▸ Your assignment
Determine how many lines in the data below contain "giúp" and write only that number.

▸ Data for processing
-------

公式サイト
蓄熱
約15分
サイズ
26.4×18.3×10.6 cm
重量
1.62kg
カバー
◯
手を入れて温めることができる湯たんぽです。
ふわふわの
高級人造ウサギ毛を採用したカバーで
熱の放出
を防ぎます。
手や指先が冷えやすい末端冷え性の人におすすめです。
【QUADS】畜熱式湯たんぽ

-------

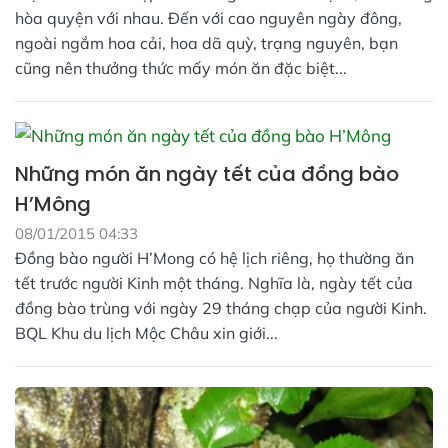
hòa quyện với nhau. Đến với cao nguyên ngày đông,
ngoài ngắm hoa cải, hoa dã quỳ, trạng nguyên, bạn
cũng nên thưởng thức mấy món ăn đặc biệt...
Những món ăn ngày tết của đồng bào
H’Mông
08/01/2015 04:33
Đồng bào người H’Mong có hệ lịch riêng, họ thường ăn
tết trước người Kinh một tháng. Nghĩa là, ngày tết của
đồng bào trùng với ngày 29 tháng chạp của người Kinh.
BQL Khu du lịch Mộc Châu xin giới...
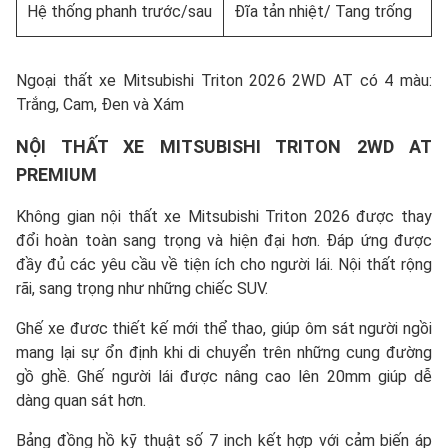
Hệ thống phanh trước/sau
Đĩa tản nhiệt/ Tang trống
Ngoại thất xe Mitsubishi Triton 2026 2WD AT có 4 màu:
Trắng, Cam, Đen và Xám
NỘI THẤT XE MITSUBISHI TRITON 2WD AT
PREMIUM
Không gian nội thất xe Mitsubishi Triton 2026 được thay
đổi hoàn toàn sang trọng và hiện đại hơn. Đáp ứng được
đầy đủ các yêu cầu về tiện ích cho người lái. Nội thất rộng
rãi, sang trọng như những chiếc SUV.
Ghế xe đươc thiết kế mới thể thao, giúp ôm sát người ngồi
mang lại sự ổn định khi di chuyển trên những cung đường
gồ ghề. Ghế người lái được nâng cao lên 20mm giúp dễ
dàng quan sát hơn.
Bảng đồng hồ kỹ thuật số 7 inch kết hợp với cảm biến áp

-------

▸ Response to this task
2